The price of diesel has continued its decline after a peak of $4.16 back in the week of February 18, 2013. Even though car and utility vehicles with diesel engines is less than .8% of total sales so far in 2013, for those coming with diesel engines, the premium for diesel over gas presents a slower payback even with the increased fuel economy. At least those diesel powered units return a higher percentage of retention value than the gas counterparts in relation to new price.
Based on the survey personnel comments regarding the interest and strength of the pickups, the level of change overall of the fourteen truck type segments at +$2, and with the truck segments increasing in value for five of the past eight weeks, with the remaining three segments declining an average of -$2 per week, came as expected. There were seven of the fourteen segments increasing for the most recent week, matching the seven of fourteen increasing segments from one year ago. Of the seven increasing this past week, only two segments increased two weeks ago as well. Of those two, the Mid-size Pickups have increased seven of the past eight weeks, while the Compact SUVs, at a strong +$85 this past week, have been at increasing levels for eleven of the past twelve weeks. The Full-size Pickups, up by +$12 this past week have been positive moves for eight of the past ten weeks, while the Compact Pickups have increased for six of the past seven weeks.

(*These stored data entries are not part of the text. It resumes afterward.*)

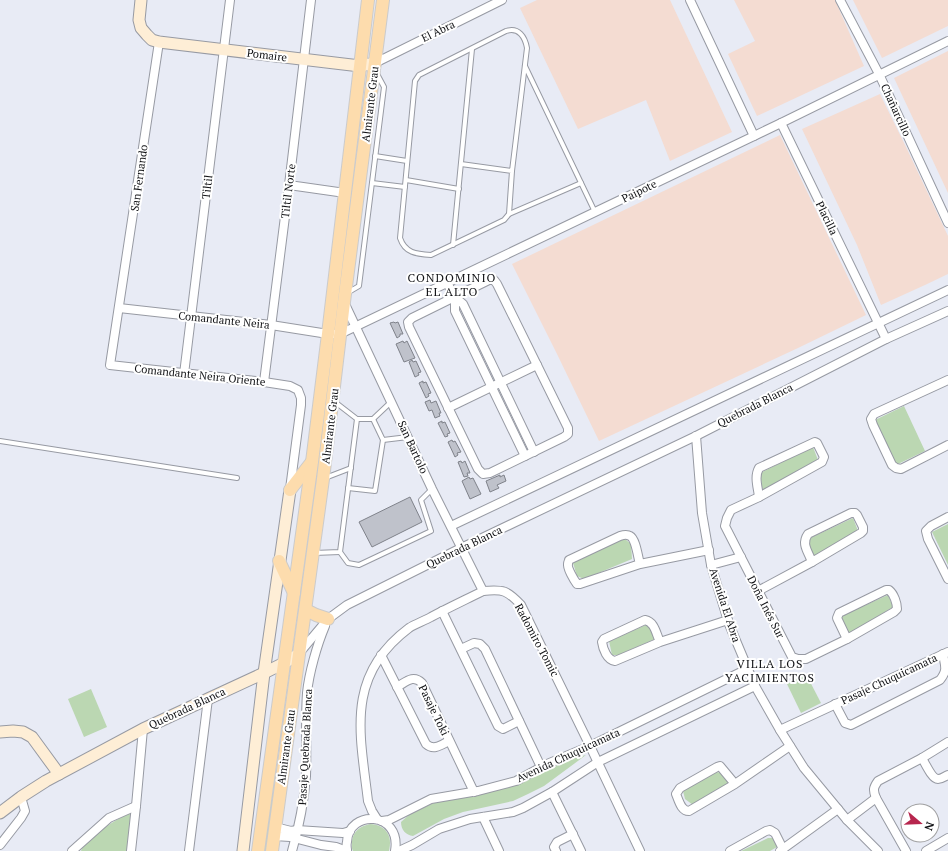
<svg xmlns="http://www.w3.org/2000/svg" width="948" height="851" viewBox="0 0 948 851" font-family="'PT Serif',serif">
	<style>
		.industrial { fill: #f4dcd2 }
		.green { fill: #bbd7b2 }
		.building { fill: #bfc2cb; stroke: #7f828a }
		.lines { fill: none; stroke-linecap: round; stroke-linejoin: round }
		.lane-casing { stroke: #979aa3; stroke-width: 6 }
		.street-casing { stroke: #979aa3; stroke-width: 10 }
		.secondary-casing { stroke: #979aa3; stroke-width: 13 }
		.primary-casing { stroke: #cbcbcc; stroke-width: 14 }
		.lane { stroke: #fff; stroke-width: 4 }
		.street { stroke: #fff; stroke-width: 8 }
		.secondary { stroke: #feeed6; stroke-width: 11 }
		.primary { stroke: #fddcad; stroke-width: 12 }
		.labels { text-anchor: middle; dominant-baseline: central; stroke-width: 4; stroke-linejoin: round; paint-order: stroke }
		.street-label { font-size: 11px; fill: #111215; stroke: #fff }
		.neighbourhood-label { font-size: 12px; letter-spacing: 1px; fill: #111215; stroke: #fff }
	</style>
	<rect width="100%" height="100%" fill="#e8ebf5"/>
	<g class="industrial">
		<polygon points="537,0 670,0 732,132 670,161 646,100 578,129 520,8"/>
		<polygon points="734,0 835,0 864,66 757,116 728,54 755,41"/>
		<polygon points="853,0 948,0 948,26 882,58"/>
		<polygon points="948,51 948,193 894,78"/>
		<polygon points="880,94 907,149 948,236 948,274 925,285 881,305 857,245 802,129"/>
		<polygon points="780,135 866,315 798,348 599,441 557,354 512,264"/>
	</g>
	<g class="green">
		<polygon points="904,406 925,451 896,465 875,420"/>
		<polygon points="813,447 818,460 763,492 760,473"/>
		<polygon points="853,518 858,531 814,558 806,540"/>
		<polygon points="948,524 948,565 932,532"/>
		<polygon points="625,539 631,544 632,559 584,579 577,576 573,563 619,540"/>
		<polygon points="888,595 893,607 849,634 841,616"/>
		<polygon points="646,625 650,626 655,639 618,655 612,655 609,641"/>
		<polygon points="806,674 821,703 801,713 787,684"/>
		<polygon points="91,689 107,727 84,737 68,699"/>
		<polygon points="276,742 275,778 267,851 261,851"/>
		<path d="M586 755 544 786 528 794 513 801 463 812 444 819 413 836C406 835 401 830 401 822L410 814 436 802 501 789 520 784 570 759Z"/>
		<polygon points="716,772 723,773 728,783 693,805 685,799 683,791"/>
		<path d="M131 813 127 851H81C83 845 89 841 93 837 105 826 117 819 131 813Z"/>
		<path d="M370 824C386 825 393 836 389 851H353C351 847 352 845 352 841 353 831 361 826 370 824Z"/>
		<polygon points="768,838 774,838 777,847 770,851 741,851"/>
	</g>
	<g class="building">
		<polygon points="394,322 395,323 398,322 403,334 400,334 400,336 397,338 390,323"/>
		<polygon points="403,341 404,343 407,341 415,358 404,362 396,344"/>
		<polygon points="412,360 413,362 416,361 421,372 418,373 419,375 415,377 409,362"/>
		<polygon points="423,381 423,383 426,382 431,393 428,394 429,396 426,398 419,383"/>
		<polygon points="430,400 431,403 436,401 441,413 439,413 440,416 435,418 432,410 429,411 425,402"/>
		<polygon points="442,421 442,423 445,422 450,433 447,434 448,436 445,437 438,423"/>
		<polygon points="452,440 453,442 455,441 461,452 457,453 458,455 455,457 448,442"/>
		<polygon points="461,461 462,463 465,461 470,473 467,473 468,476 464,477 458,462"/>
		<polygon points="500,475 500,477 504,475 506,481 497,485 499,488 490,492 486,481"/>
		<polygon points="469,477 470,479 473,478 481,494 470,499 462,481"/>
		<polygon points="410,497 422,522 372,547 359,522"/>
	</g>
	<g class="lines">
		<g class="lane-casing">
			<g id="lane">
				<polyline points="525,66 595,212"/>
				<polyline points="375,156 407,161"/>
				<path d="M461 164 512 171 509 214 504 220 431 255C416 254 405 253 400 238L415 81 419 75 506 31C519 27 525 37 527 48L512 171"/>
				<polyline points="406,180 459,189"/>
				<polyline points="372,183 405,187"/>
				<polyline points="509,214 581,183"/>
				<polyline points="453,245 472,49"/>
				<polyline points="347,293 359,286 384,87 377,74"/>
				<polyline points="357,419 373,419 391,402"/>
				<polyline points="373,419 383,440 408,437"/>
				<polyline points="0,441 237,478"/>
				<polyline points="325,478 351,468"/>
				<polyline points="348,488 375,491 383,440"/>
				<polyline points="340,552 348,563 359,565 431,531 421,500 432,489"/>
				<polyline points="314,553 340,552 357,419 335,402"/>
			</g>
		</g>
		<g class="street-casing">
			<g id="street">
				<polyline points="690,0 754,136"/>
				<polyline points="840,0 879,74 948,223"/>
				<polyline points="159,42 110,365 264,382 290,386 298,390 301,398 301,405 290,489"/>
				<polyline points="375,63 502,0"/>
				<polyline points="781,123 886,339"/>
				<polyline points="289,185 345,193"/>
				<polygon points="489,280 494,280 497,284 568,428 568,434 564,437 490,473 483,474 478,469 409,327 408,322 412,318"/>
				<polyline points="447,283 455,297 463,304 534,452"/>
				<polyline points="455,297 455,311 525,456"/>
				<polyline points="344,302 432,489 483,591"/>
				<polyline points="119,308 271,325 328,334 340,334 754,136 781,123 948,41"/>
				<polyline points="184,374 230,0"/>
				<polyline points="948,380 874,414 871,419 873,425 892,465 896,468 901,469 948,445"/>
				<polyline points="264,382 289,185 311,0"/>
				<polyline points="448,408 537,365"/>
				<polyline points="696,436 702,513 711,565 729,624 755,686 780,730 804,768 847,820 878,851"/>
				<path d="M815 442 817 443 824 457 822 462 759 497C758 487 754 477 759 468Z"/>
				<polyline points="759,497 731,510 727,518 725,526 792,657 798,659 806,659 847,639"/>
				<path d="M851 513H855L857 515 863 527V531L861 533 812 562C808 551 801 544 808 534Z"/>
				<polyline points="948,517 931,526 926,531 928,539 948,579"/>
				<polyline points="451,526 948,290"/>
				<path d="M640 564C638 558 636 539 630 536 627 534 623 535 620 536L569 560C569 561 568 562 568 564 567 568 574 580 577 584H580L640 564 709 550"/>
				<polyline points="711,565 741,557"/>
				<path d="M886 590H889C894 594 897 603 897 609L894 612 847 639 837 618 839 613Z"/>
				<polyline points="758,591 812,562"/>
				<polyline points="442,611 498,726 503,729 519,721"/>
				<path d="M660 642C656 634 655 622 645 620L604 639 602 642C603 649 607 660 615 661L660 642 728 620"/>
				<polyline points="461,649 474,643 480,644 485,649 541,767"/>
				<polyline points="301,651 328,619 347,605 461,548 696,436 886,339 948,311"/>
				<path d="M381 655 426 744C434 751 441 745 449 741"/>
				<path d="M397 687C406 682 413 674 422 683L474 792"/>
				<path d="M835 704 845 723 851 725 857 722 940 680C948 670 945 666 943 654"/>
				<polyline points="780,730 948,652"/>
				<path d="M922 758C925 763 932 779 938 779 942 779 945 776 948 775"/>
				<path d="M735 784 720 766 717 767 680 788 676 794C679 801 681 811 689 811L735 784 790 746"/>
				<polyline points="552,792 581,851"/>
				<polyline points="483,817 499,851"/>
				<path d="M377 819 372 811 368 801C360 733 345 676 409 628 415 624 424 621 431 617 448 608 465 600 483 591 503 589 507 590 521 605L590 746 640 851"/>
				<polyline points="847,820 876,798"/>
				<polyline points="382,821 389,820 431,799 478,791 516,781 547,764 590,746 747,669"/>
				<polyline points="275,827 291,831 297,830 343,833 350,831"/>
				<polyline points="274,836 290,837 321,845 336,847 347,851"/>
				<polyline points="0,845 21,818 25,811 21,797"/>
				<polyline points="72,851 109,818 136,806"/>
				<polyline points="131,851 136,806 143,729"/>
				<polyline points="189,851 208,699"/>
				<path d="M292 851C299 827 304 801 306 776 307 749 305 721 307 693 309 673 317 645 325 626"/>
				<path d="M347 851C347 848 346 845 347 842 348 809 402 811 395 851"/>
				<polyline points="399,851 412,845 439,829 470,819 513,812 523,808 552,792 598,762 755,686"/>
				<polyline points="556,851 554,847 557,842 573,834"/>
				<polyline points="730,851 766,831 770,830 775,833 783,849"/>
				<polyline points="780,851 838,809"/>
				<path d="M906 851 876 798C873 790 873 788 878 781L922 758 948 742"/>
				<polyline points="926,851 948,838"/>
			</g>
		</g>
		<g class="secondary-casing">
			<g id="secondary">
				<polyline points="141,0 139,20 141,28 147,35 152,40 159,42 360,66 375,63"/>
				<polyline points="0,732 13,731 23,732 32,737 59,774"/>
				<polyline points="0,813 21,797 46,781 143,729 264,673 284,663 299,654"/>
				<polyline points="243,851 264,673 290,490"/>
			</g>
		</g>
		<g class="primary-casing">
			<g id="primary">
				<polyline points="290,490 311,463"/>
				<polyline points="279,561 294,593"/>
				<polyline points="306,610 316,615 328,619"/>
				<polyline points="258,851 312,462 328,334 368,0"/>
				<polyline points="272,851 323,479 344,302 383,0"/>
			</g>
		</g>
		<use href="#lane" class="lane"/>
		<use href="#street" class="street"/>
		<use href="#secondary" class="secondary"/>
		<use href="#primary" class="primary"/>
	</g>
	<g class="labels">
		<g class="street-label">
			<text transform="translate(438 31) rotate(-26)">El Abra</text>
			<text transform="translate(267 55) rotate(7)">Pomaire</text>
			<text transform="translate(370 104) rotate(-83)">Almirante Grau</text>
			<text transform="translate(896 110) rotate(65)">Chañarcillo</text>
			<text transform="translate(139 178) rotate(-82)">San Fernando</text>
			<text transform="translate(207 187) rotate(-83)">Tiltil</text>
			<text transform="translate(288 191) rotate(-83)">Tiltil Norte</text>
			<text transform="translate(639 191) rotate(-26)">Paipote</text>
			<text transform="translate(827 218) rotate(64)">Placilla</text>
			<text transform="translate(224 320) rotate(6)">Comandante Neira</text>
			<text transform="translate(200 375) rotate(6)">Comandante Neira Oriente</text>
			<text transform="translate(755 405) rotate(-27)">Quebrada Blanca</text>
			<text transform="translate(330 426) rotate(-83)">Almirante Grau</text>
			<text transform="translate(413 447) rotate(65)">San Bartolo</text>
			<text transform="translate(464 547) rotate(-26)">Quebrada Blanca</text>
			<text transform="translate(725 605) rotate(72)">Avenida El Abra</text>
			<text transform="translate(766 607) rotate(63)">Doña Inés Sur</text>
			<text transform="translate(537 640) rotate(62)">Radomiro Tomic</text>
			<text transform="translate(889 679) rotate(-25)">Pasaje Chuquicamata</text>
			<text transform="translate(187 708) rotate(-25)">Quebrada Blanca</text>
			<text transform="translate(434 710) rotate(64)">Pasaje Toki</text>
			<text transform="translate(286 747) rotate(-82)">Almirante Grau</text>
			<text transform="translate(305 747) rotate(-87)">Pasaje Quebrada Blanca</text>
			<text transform="translate(568 755) rotate(-25)">Avenida Chuquicamata</text>
		</g>
		<g class="neighbourhood-label">
			<text x="452" y="277">CONDOMINIO<tspan x="452" dy="14">EL ALTO</tspan></text>
			<text x="770" y="663">VILLA LOS<tspan x="770" dy="14">YACIMIENTOS</tspan></text>
		</g>
	</g>
	<g transform="translate(920 823) rotate(109)"><circle r="19" fill="#ffffff" stroke="#a0a0a1"/>
	<path d="M0-3L7 15L0 10L-7 15Z" fill="#b7264e"/>
	<text y="-6" font-size="11" font-weight="bold" text-anchor="middle" fill="#111215">N</text>
	</g>
</svg>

There is another interesting trend within the car segments that tends to make one ask a few questions. For the third consecutive week none of the ten segments increased with the -$44 overall average segment change for the past week being the largest declining level over the past fourteen weeks. The more interesting trend involves the three segments that have been the most solid retention segments during the three month period of February 1 to May 1 for each of the past three years, the Entry Level Cars, the Entry Mid-size Cars and the Upper Mid-size Cars. Most recently, during the past four weeks, each of these segments declined. This is a complete turnaround from the previous seven weeks of increasing values for the Upper Mid-size Cars and the previous eight week of increases for the Entry Mid-size Cars. The Entry Level Cars had increased for six of the previous seven weeks prior to the most recent four week decline. The question is why the abrupt and opposite more recent trend?
These are some of the more fuel efficient vehicles which are not supporting the declining values with the also declining gas prices since the middle of February. We feel one has to only look at the overall average price of the cars within these three segments. With these segments being the three lowest priced segments, they come closer to being at the price point that gets attention during the spring tax market. Since the week ending April 19, 2013, these more affordable segments have been consistently softening in value.
Even with the overall declines within seventeen of the twenty-four segments, a comment from the New England area saying it is an “ok market” was echoed with a comment from the California market saying the activity was “nothing special”.